___ SUPPLIED DATA ___

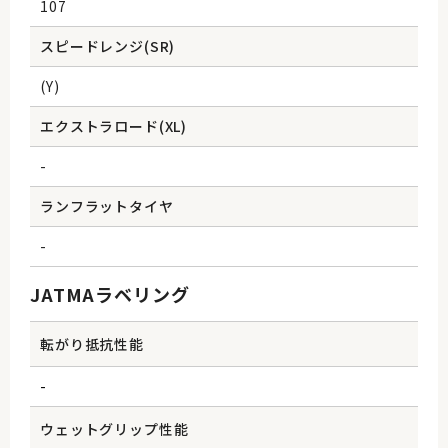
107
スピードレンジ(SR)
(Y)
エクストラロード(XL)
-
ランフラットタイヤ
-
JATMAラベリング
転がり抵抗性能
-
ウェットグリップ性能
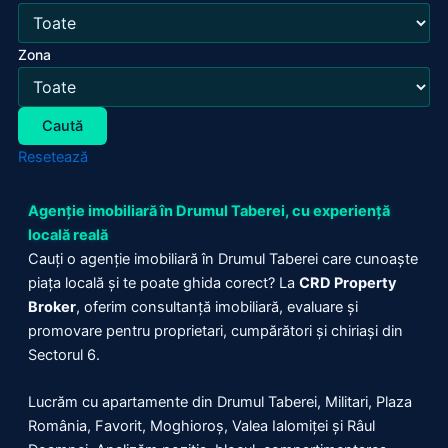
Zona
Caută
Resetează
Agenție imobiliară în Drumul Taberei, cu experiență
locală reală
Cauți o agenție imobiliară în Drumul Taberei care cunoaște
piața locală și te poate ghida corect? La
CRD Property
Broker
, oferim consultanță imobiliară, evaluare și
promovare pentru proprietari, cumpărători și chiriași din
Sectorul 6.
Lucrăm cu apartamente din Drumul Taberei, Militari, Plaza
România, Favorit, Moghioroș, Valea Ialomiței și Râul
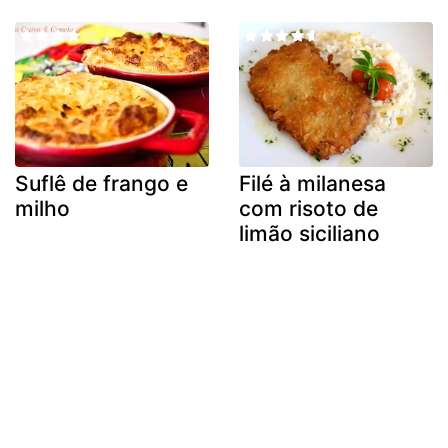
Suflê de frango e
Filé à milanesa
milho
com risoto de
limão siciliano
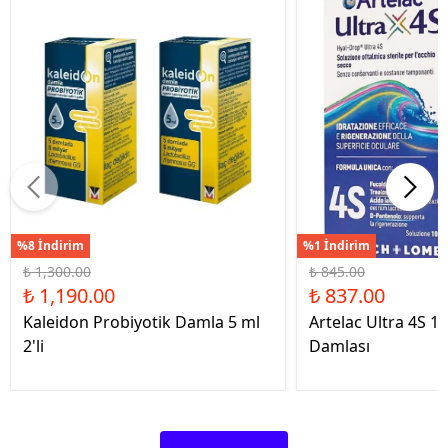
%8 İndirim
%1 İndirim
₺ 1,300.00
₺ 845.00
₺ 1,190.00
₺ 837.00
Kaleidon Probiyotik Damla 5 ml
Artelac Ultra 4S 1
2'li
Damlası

___

EXERCISE AIM: Scan the records for the word "imobiliară". Copy each line where it turns up.

RESULT OF THIS EXERCISE:
Agenție imobiliară în Drumul Taberei, cu experiență
Cauți o agenție imobiliară în Drumul Taberei care cunoaște
, oferim consultanță imobiliară, evaluare și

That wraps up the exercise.